▶ **Data extract**:
━━━━━━━━
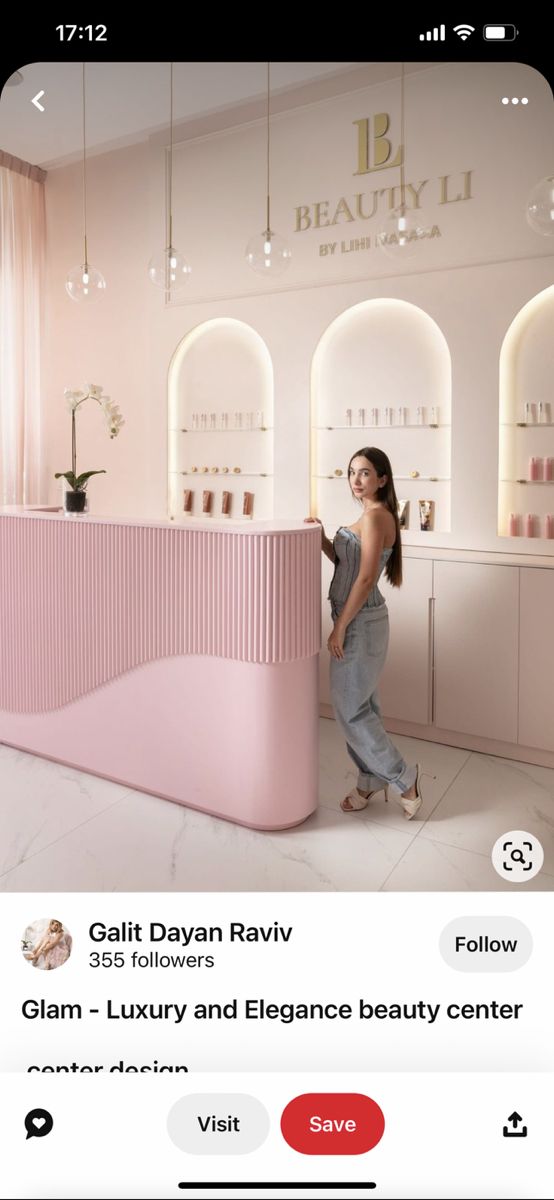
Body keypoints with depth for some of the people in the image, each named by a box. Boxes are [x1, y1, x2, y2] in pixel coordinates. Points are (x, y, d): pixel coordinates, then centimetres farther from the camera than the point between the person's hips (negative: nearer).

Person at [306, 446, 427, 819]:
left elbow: (365, 579, -23)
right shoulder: (374, 515, 12)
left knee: (349, 708, -1)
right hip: (360, 620, 10)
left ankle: (404, 778, 9)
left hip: (360, 623, -10)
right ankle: (372, 780, 28)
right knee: (362, 705, 16)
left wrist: (339, 628, -19)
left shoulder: (375, 516, -18)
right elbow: (345, 560, 17)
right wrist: (322, 537, 1)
━━━━━━━━
▶ **Assigned task**:
Which lines above contain the word "right"? Copy all of them.

▶ **Written solution**:
right shoulder: (374, 515, 12)
right hip: (360, 620, 10)
right ankle: (372, 780, 28)
right knee: (362, 705, 16)
right elbow: (345, 560, 17)
right wrist: (322, 537, 1)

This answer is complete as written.